Data Analytics with Python Week 8 NPTEL Assignment Answers 2025

NPTEL Data Analytics with Python Week 8 Assignment Answers 2024

1. For categorical data with ‘n’ categories, the number of dummy variables will be________
a. n
b. n-1
c. n+1
d. 2n
Answer: b
Explanation: In dummy variable encoding, one category is dropped to avoid multicollinearity. So, we use (n−1) dummy variables for ‘n’ categories.


2. In estimation of regression parameters
a. The likelihood function is a function of only 𝜎
b. The values of 𝛽₀ .. 𝛽ₙ and 𝜎 should be such that, they maximize the likelihood function.
c. Both (a) and (b)
d. None of the above
Answer: b
Explanation: In regression, parameters are estimated using maximum likelihood estimation (MLE) by maximizing the likelihood function with respect to both β’s and σ.


3. In logistic regression, the null hypothesis tested is:
a. H₀: β = 0
b. H₀: β ≠ 0
c. H₀: μ = 0
d. H₀: μ ≠ 0
Answer: a
Explanation: Logistic regression tests if each coefficient (β) is significantly different from zero, implying that the predictor has no effect under the null.


4. In logistic regression,
a. The graph doesn’t follow S shape curve
b. The dependent variable is categorical
c. The estimated value of dependent variable is not probability
d. None of the above
Answer: b
Explanation: Logistic regression is used when the dependent variable is categorical, often binary (0/1). The model output is interpreted as a probability.


5. State true or false: G statistic is used to check the individual significance of the independent variables
a.

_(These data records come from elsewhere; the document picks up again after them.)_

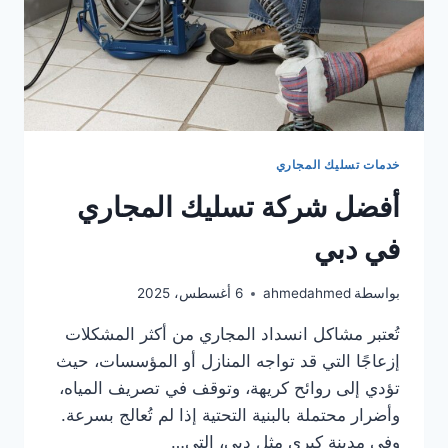
خدمات تسليك المجاري
أفضل شركة تسليك المجاري
في دبي
بواسطة
ahmedahmed
6 أغسطس، 2025
تُعتبر مشاكل انسداد المجاري من أكثر المشكلات
إزعاجًا التي قد تواجه المنازل أو المؤسسات، حيث
تؤدي إلى روائح كريهة، وتوقف في تصريف المياه،
وأضرار محتملة بالبنية التحتية إذا لم تُعالج بسرعة.
وفي مدينة كبرى مثل دبي، التي…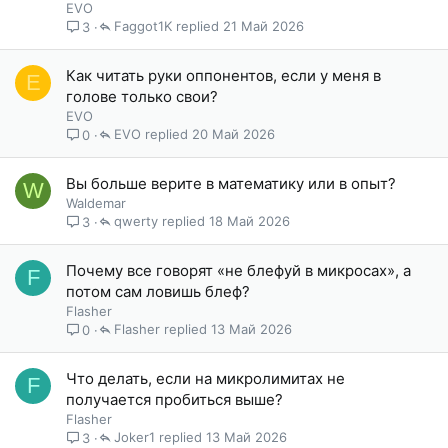
EVO
Faggot1K
21 Май 2026
3
Как читать руки оппонентов, если у меня в
E
голове только свои?
EVO
EVO
20 Май 2026
0
Вы больше верите в математику или в опыт?
W
Waldemar
qwerty
18 Май 2026
3
Почему все говорят «не блефуй в микросах», а
F
потом сам ловишь блеф?
Flasher
Flasher
13 Май 2026
0
Что делать, если на микролимитах не
F
получается пробиться выше?
Flasher
Joker1
13 Май 2026
3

True
b. False
Answer: a
Explanation: The G-statistic (likelihood ratio test) can be used to test whether an individual predictor significantly improves the model.


6. What is the range of values as output from the sigmoid function?
a. 0 to 1
b. -1 to -1
c. -1 to 0
d. None of these
Answer: a
Explanation: The sigmoid (logistic) function maps any real value to a range between 0 and 1, making it ideal for probability estimation.


7. State True or False: The method of least squares is used to predict the population parameters with any probability distribution.
a. True
b. False
Answer: b
Explanation: Least squares assumes a normal distribution of errors. It is not universally applicable to all probability distributions.


8. Suppose you have been given a fair coin and you want to find out the odds of getting heads. Which of the following option is true for such a case?
a. Odds will be 0
b. Odds will be 0.5
c. Odds will be 1
d. None of these
Answer: c
Explanation: Probability of heads = 0.5, tails = 0.5 → odds = 0.5 / 0.5 = 1.


9. Large values of the log-likelihood statistic indicate:
a. That there are a greater number of explained vs. unexplained observations.
b. That the statistical model fits the data well.
c. That as the predictor variable increases, the likelihood of the outcome occurring decreases.
d. That the statistical model is a poor fit for the data.
Answer: b
Explanation: A higher (less negative) log-likelihood means the model explains the data better, indicating good fit.


10. The logit function (given as l(x)) is the log of odds function. What could be the range of logit function in the domain x = [0,1]?
a. (– ∞ , ∞)
b. (0,1)
c. (0 , ∞)
d. (– ∞, 0)
Answer: a
Explanation: The logit function is log(p/(1−p)); as p ranges from 0 to 1, the logit can range from -∞ to +∞.